The frequently applied measure of location – median – is a 50 percent trimmed mean.

In some situations the 20 percent trimmed mean could be better than the median. Reason for this is that the trimmed mean has superior mathematical properties that include but are not limited to a smaller standardard error under normality.

Top 3. In practice this means we use positions 2-4 to calculate the top 3. In the case of the FT ComMetrics Blog Index this allows us to exclude Google from the top 3 numbers – an extreme outlier that results in a skewness whereby the sample mean of the top three would not be the best measure of central tendency.

Top 10. We use 2-11 again excluding the extreme outlier Google in the FT ComMetrics Blog Index.

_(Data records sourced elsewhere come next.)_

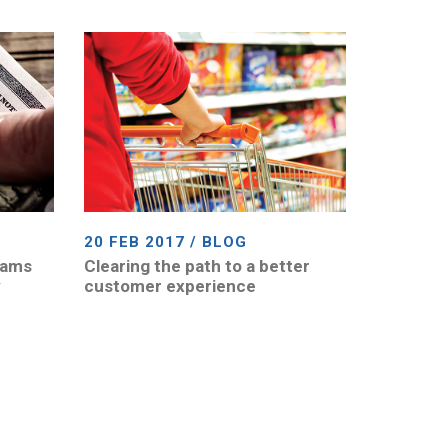
20 FEB 2017 / BLOG
eams
Clearing the path to a better
y
customer experience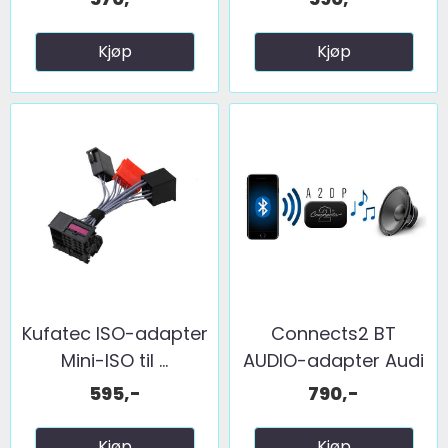
Kjøp
Kjøp
Kufatec ISO-adapter
Connects2 BT
Mini-ISO til ...
AUDIO-adapter Audi
...
595,-
790,-
Kjøp
Kjøp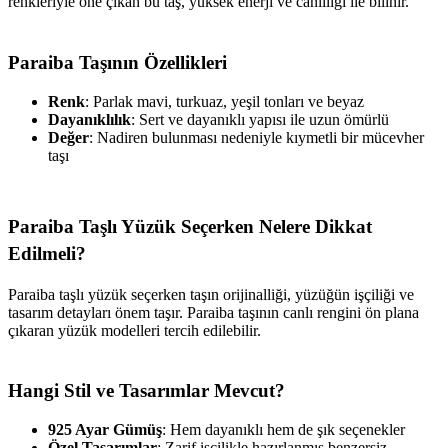
renkleriyle öne çıkan bu taş, yüksek enerji ve canlılığı ile bilinir.
Paraiba Taşının Özellikleri
Renk
: Parlak mavi, turkuaz, yeşil tonları ve beyaz
Dayanıklılık
: Sert ve dayanıklı yapısı ile uzun ömürlü
Değer
: Nadiren bulunması nedeniyle kıymetli bir mücevher
taşı
Paraiba Taşlı Yüzük Seçerken Nelere Dikkat
Edilmeli?
Paraiba taşlı yüzük seçerken taşın orijinalliği, yüzüğün işçiliği ve
tasarım detayları önem taşır. Paraiba taşının canlı rengini ön plana
çıkaran yüzük modelleri tercih edilebilir.
Hangi Stil ve Tasarımlar Mevcut?
925 Ayar Gümüş
: Hem dayanıklı hem de şık seçenekler
Özel Tasarımlar
: Zarif işçilikle hazırlanmış benzersiz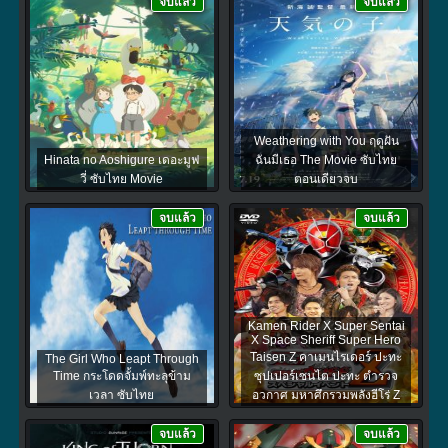
จบแล้ว
จบแล้ว
Weathering with You ฤดูฝัน
Hinata no Aoshigure เดอะมูฟ
ฉันมีเธอ The Movie ซับไทย
วี่ ซับไทย Movie
ตอนเดียวจบ
จบแล้ว
จบแล้ว
Kamen Rider X Super Sentai
X Space Sheriff Super Hero
Taisen Z คาเมนไรเดอร์ ปะทะ
The Girl Who Leapt Through
Time กระโดดจั้มพ์ทะลุข้าม
ซุปเปอร์เซนไต ปะทะ ตำรวจ
เวลา ซับไทย
อวกาศ มหาศึกรวมพลังฮีโร่ Z
จบแล้ว
จบแล้ว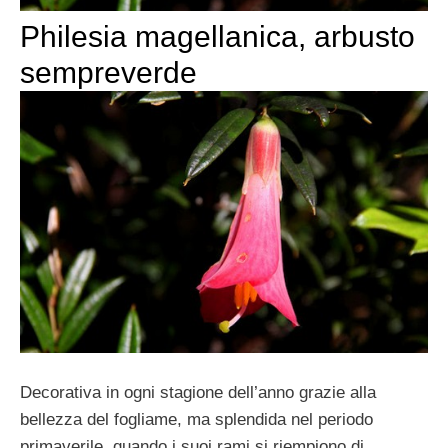
Philesia magellanica, arbusto
sempreverde
Decorativa in ogni stagione dell’anno grazie alla
bellezza del fogliame, ma splendida nel periodo
primaverile, quando i suoi rami si riempiono di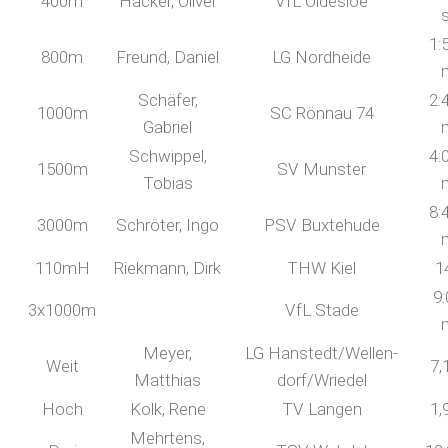
400m
Hacker, Oliver
VfL Oldesloe
1:
800m
Freund, Daniel
LG Nordheide
Schäfer,
2:
1000m
SC Rönnau 74
Gabriel
Schwippel,
4:
1500m
SV Munster
Tobias
8:
3000m
Schröter, Ingo
PSV Buxtehude
110mH
Riekmann, Dirk
THW Kiel
1
9:
3x1000m
VfL Stade
Meyer,
LG Hanstedt/Wellen-
Weit
7,
Matthias
dorf/Wriedel
Hoch
Kolk, Rene
TV Langen
1,
Mehrtens,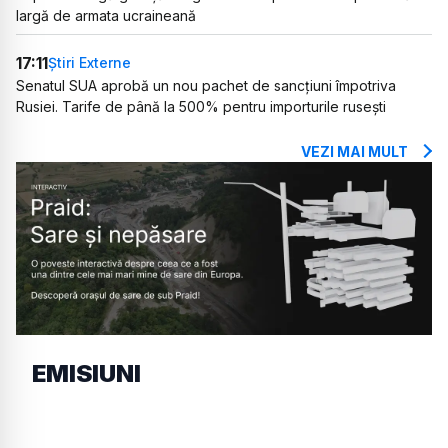
largă de armata ucraineană
17:11
Știri Externe
Senatul SUA aprobă un nou pachet de sancțiuni împotriva
Rusiei. Tarife de până la 500% pentru importurile rusești
VEZI MAI MULT
EMISIUNI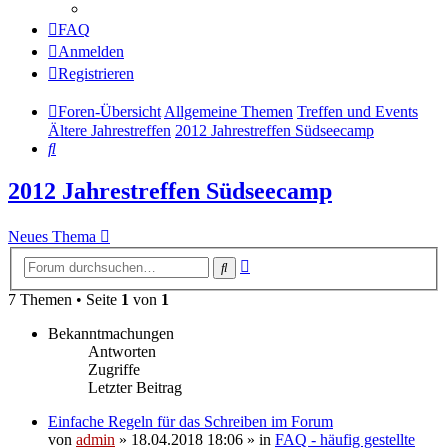
FAQ
Anmelden
Registrieren
Foren-Übersicht
Allgemeine Themen
Treffen und Events
Ältere Jahrestreffen
2012 Jahrestreffen Südseecamp
Suche
2012 Jahrestreffen Südseecamp
Neues Thema
Erweiterte
Suche
Suche
7 Themen • Seite
1
von
1
Bekanntmachungen
Antworten
Zugriffe
Letzter Beitrag
Einfache Regeln für das Schreiben im Forum
von
admin
» 18.04.2018 18:06 » in
FAQ - häufig gestellte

Generally, we calculate 3 – 8 for the top 10, thereby cutting off the bottom 20% and the top 20%.  In the case of the FT ComMetrics Blog Index the numbers were close together so we did not see the need for doing this except for excluding nr. 1 to avoid skewing the trend.

Bottom Line
Our objective is to indicate where the center of the majority values is regarding the blogs we benchmark. Using the trimmed mean makes our measures more sensitive to the bulk of data collected and less sensitive to extreme values such as the Google blog’s numbers – the overflyer of the FT ComMetrics Blog Index.
When the distribution is skewed as is the case in our sample(s) of blogs, the mean does not represent the center of the majority of blog’s regarding a particular measure. In turn, the trimmed mean can give one a better sense of where the center of majority lies as far as a sample of blogs is concerned.

Yuen, K. K. (1974). The two-sample trimmed t for unequal population variances. Biometrika, 61, 165-170.
Ng, M. (2008). Beyond the t-test and F-test. Observer, 21(II), pp. 31, 33.